▶ _Problem 1_:
In the records, recast the lines between the line holding "Kozlíček jilmový (Saperda" and the line holding "حقق الفوز على", inclusive, as a Markdown table with the columns Row and Line. Skip blank lines and leave out the pictures.

▶ _Text segment_:
* * * * * * * * *
HamGNN Parameter Details

This section explains in detail the parameter modules and parameters in the config.yaml configuration file.

setup (Basic Settings)

Parameter	Type	Description	Default/Recommended Value
`GNN_Net`	String	Type of GNN network used	`HamGNN_pre` (or `HamGNNpre`) for normal Hamiltonian fitting, `HamGNN_pre_charge` for charged defect Hamiltonian fitting, `HamGNNTransformer` for transformer-based model
`accelerator`	null or String	Accelerator type	`null`
`ignore_warnings`	Boolean	Whether to ignore warnings	`true`
`checkpoint_path`	String	Checkpoint path for resuming training or path used during testing	`'./'` (no default checkpoint)
`load_from_checkpoint`	Boolean	Whether to load model parameters from checkpoint	`false` (for new training), `true` (when loading pre-trained model)
`resume`	Boolean	Whether to continue training from interruption	`false` (for new training), `true` (to continue training)
`num_gpus`	null, Integer, or List	Number or ID of GPUs to use	`1` (first GPU), `null` for CPU
`precision`	Integer	Computation precision	`32` (32-bit precision), optional `64` (64-bit precision)
`property`	String	Type of physical quantity output by the network	`hamiltonian`
`stage`	String	Execution stage	`fit` (training), `test` (testing/prediction)
`hostname`	String	Host identifier (auto-detected)	Auto-detected system hostname
`job_id`	String	Job identifier for tracking	Auto-generated (e.g., `time_2025`)

profiler_params (Profiler Parameters)

Parameter	Type	Description	Default/Recommended Value
`train_dir`	String	Training output directory (tensorboard logs, checkpoints)	`'./'` (current directory)
`progress_bar_refresh_rat`	Integer	Progress bar refresh rate	`1`

dataset_params (Dataset Parameters)

Parameter	Type	Description	Default/Recommended Value
`batch_size`	Integer	Number of samples processed per batch	`1` (typically kept as 1)
`test_ratio`	Float	Proportion of test set in the entire dataset	`0.2` (20%)
* * * * * * * * *
▶ _Data extract_:
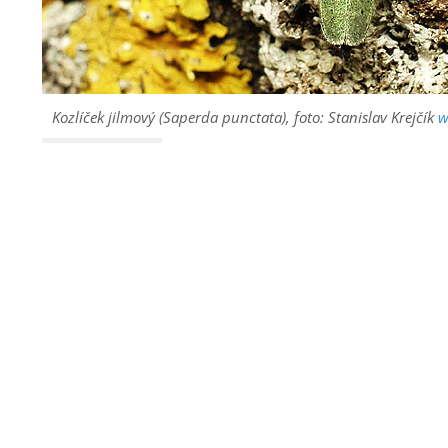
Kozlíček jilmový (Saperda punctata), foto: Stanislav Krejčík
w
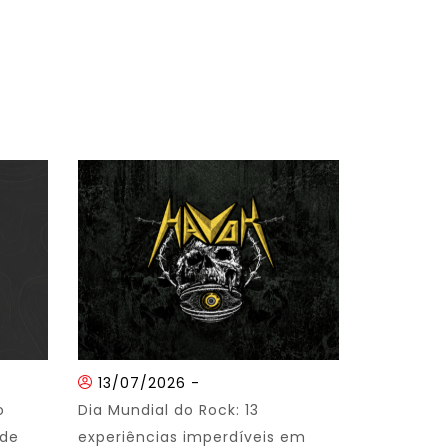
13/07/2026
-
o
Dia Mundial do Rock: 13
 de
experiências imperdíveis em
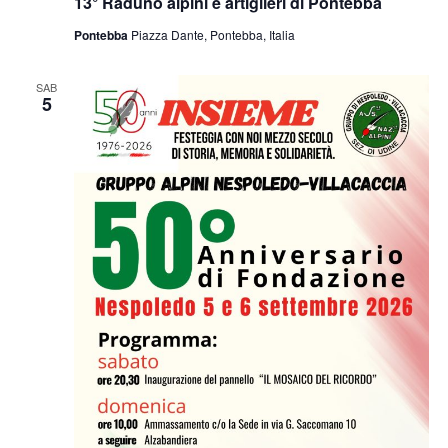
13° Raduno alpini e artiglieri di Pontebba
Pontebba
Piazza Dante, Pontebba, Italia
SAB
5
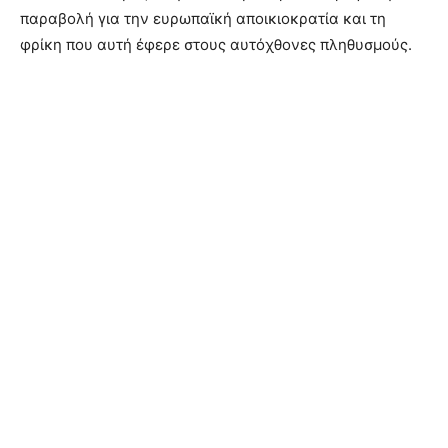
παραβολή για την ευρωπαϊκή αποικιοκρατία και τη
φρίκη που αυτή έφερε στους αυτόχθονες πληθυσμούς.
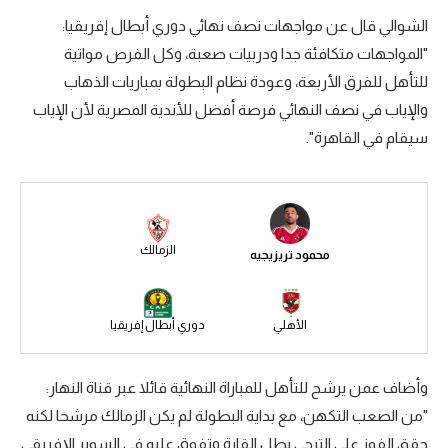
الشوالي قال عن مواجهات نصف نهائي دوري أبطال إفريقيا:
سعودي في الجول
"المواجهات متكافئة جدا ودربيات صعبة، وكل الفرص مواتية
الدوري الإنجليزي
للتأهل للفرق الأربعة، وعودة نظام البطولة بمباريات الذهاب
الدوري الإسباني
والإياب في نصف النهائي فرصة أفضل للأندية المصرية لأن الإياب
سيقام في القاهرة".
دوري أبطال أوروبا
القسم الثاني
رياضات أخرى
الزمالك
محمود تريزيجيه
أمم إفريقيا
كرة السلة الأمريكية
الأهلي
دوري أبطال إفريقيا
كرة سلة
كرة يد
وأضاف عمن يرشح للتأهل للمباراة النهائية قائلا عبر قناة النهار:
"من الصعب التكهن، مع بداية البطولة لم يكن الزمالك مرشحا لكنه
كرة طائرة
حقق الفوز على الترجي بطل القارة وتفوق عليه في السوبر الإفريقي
* * * * * * * * *
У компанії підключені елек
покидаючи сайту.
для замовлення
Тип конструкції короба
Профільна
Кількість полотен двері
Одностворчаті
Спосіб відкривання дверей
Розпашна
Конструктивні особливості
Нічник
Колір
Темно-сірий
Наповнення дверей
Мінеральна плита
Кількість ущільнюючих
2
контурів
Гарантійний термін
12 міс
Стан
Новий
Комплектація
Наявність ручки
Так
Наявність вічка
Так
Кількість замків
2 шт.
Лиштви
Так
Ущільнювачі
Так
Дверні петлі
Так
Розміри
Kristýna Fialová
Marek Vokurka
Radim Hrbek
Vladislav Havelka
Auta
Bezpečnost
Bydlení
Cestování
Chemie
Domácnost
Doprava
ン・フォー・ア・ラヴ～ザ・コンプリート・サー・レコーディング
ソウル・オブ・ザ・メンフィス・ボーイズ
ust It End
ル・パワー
* * * * * * * * *
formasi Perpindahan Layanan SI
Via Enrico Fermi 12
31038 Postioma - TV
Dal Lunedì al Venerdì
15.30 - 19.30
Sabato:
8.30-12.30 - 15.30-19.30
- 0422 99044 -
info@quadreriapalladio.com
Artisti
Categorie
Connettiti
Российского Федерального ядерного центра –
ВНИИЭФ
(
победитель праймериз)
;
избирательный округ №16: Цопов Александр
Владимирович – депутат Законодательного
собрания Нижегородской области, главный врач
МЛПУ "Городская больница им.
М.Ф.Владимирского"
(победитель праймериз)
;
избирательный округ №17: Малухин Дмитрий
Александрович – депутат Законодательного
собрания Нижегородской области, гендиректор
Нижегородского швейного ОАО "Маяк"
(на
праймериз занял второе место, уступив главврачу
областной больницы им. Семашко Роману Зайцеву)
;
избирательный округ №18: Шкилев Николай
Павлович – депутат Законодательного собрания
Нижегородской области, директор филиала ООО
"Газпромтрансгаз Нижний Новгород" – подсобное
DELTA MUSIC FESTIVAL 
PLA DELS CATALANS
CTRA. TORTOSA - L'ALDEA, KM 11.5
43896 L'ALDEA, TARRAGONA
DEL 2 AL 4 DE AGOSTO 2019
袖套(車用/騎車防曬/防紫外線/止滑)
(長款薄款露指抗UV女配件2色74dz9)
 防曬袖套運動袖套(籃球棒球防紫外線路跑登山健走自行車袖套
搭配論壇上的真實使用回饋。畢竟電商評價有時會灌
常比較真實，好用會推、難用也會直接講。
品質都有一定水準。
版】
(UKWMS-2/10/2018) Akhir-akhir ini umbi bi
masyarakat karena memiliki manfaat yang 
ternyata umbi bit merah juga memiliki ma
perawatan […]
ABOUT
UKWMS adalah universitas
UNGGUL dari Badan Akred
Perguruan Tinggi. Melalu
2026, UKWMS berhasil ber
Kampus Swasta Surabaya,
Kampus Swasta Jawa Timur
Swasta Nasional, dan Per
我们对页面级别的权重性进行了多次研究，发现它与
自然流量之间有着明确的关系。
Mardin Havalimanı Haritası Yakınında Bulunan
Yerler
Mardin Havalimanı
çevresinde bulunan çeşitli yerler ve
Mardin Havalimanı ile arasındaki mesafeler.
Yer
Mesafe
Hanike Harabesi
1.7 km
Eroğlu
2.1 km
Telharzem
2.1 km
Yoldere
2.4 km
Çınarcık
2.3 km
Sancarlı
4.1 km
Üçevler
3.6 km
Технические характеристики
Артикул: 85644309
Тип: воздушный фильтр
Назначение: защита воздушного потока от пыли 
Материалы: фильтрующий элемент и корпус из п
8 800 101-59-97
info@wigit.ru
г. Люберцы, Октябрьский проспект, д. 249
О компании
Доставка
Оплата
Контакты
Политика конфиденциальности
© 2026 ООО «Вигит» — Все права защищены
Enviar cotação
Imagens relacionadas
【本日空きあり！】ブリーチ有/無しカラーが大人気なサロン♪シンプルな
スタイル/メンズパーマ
* * * * * * * * *
▶ _Problem 2_:
In the HamGNN parameter details, what default value is given for `test_ratio`?

▶ _Answer area 1_:
| Row | Line |
|---|---|
| 1 | Kozlíček jilmový (Saperda punctata), foto: Stanislav Krejčík |
| 2 | w |
| 3 | 13/07/2026 |
| 4 | - |
| 5 | o |
| 6 | Dia Mundial do Rock: 13 |
| 7 |  de |
| 8 | experiências imperdíveis em |
| 9 | 13° Raduno alpini e artiglieri di Pontebba |
| 10 | Pontebba |
| 11 | Piazza Dante, Pontebba, Italia |
| 12 | SAB |
| 13 | 5 |
| 14 | παραβολή για την ευρωπαϊκή αποικιοκρατία και τη |
| 15 | φρίκη που αυτή έφερε στους αυτόχθονες πληθυσμούς. |
| 16 | الشوالي قال عن مواجهات نصف نهائي دوري أبطال إفريقيا: |
| 17 | سعودي في الجول |
| 18 | "المواجهات متكافئة جدا ودربيات صعبة، وكل الفرص مواتية |
| 19 | الدوري الإنجليزي |
| 20 | للتأهل للفرق الأربعة، وعودة نظام البطولة بمباريات الذهاب |
| 21 | الدوري الإسباني |
| 22 | والإياب في نصف النهائي فرصة أفضل للأندية المصرية لأن الإياب |
| 23 | سيقام في القاهرة". |
| 24 | دوري أبطال أوروبا |
| 25 | القسم الثاني |
| 26 | رياضات أخرى |
| 27 | الزمالك |
| 28 | محمود تريزيجيه |
| 29 | أمم إفريقيا |
| 30 | كرة السلة الأمريكية |
| 31 | الأهلي |
| 32 | دوري أبطال إفريقيا |
| 33 | كرة سلة |
| 34 | كرة يد |
| 35 | وأضاف عمن يرشح للتأهل للمباراة النهائية قائلا عبر قناة النهار: |
| 36 | "من الصعب التكهن، مع بداية البطولة لم يكن الزمالك مرشحا لكنه |
| 37 | كرة طائرة |
| 38 | حقق الفوز على الترجي بطل القارة وتفوق عليه في السوبر الإفريقي |

▶ _Answer area 2_:
`0.2`, which is 20% of the dataset.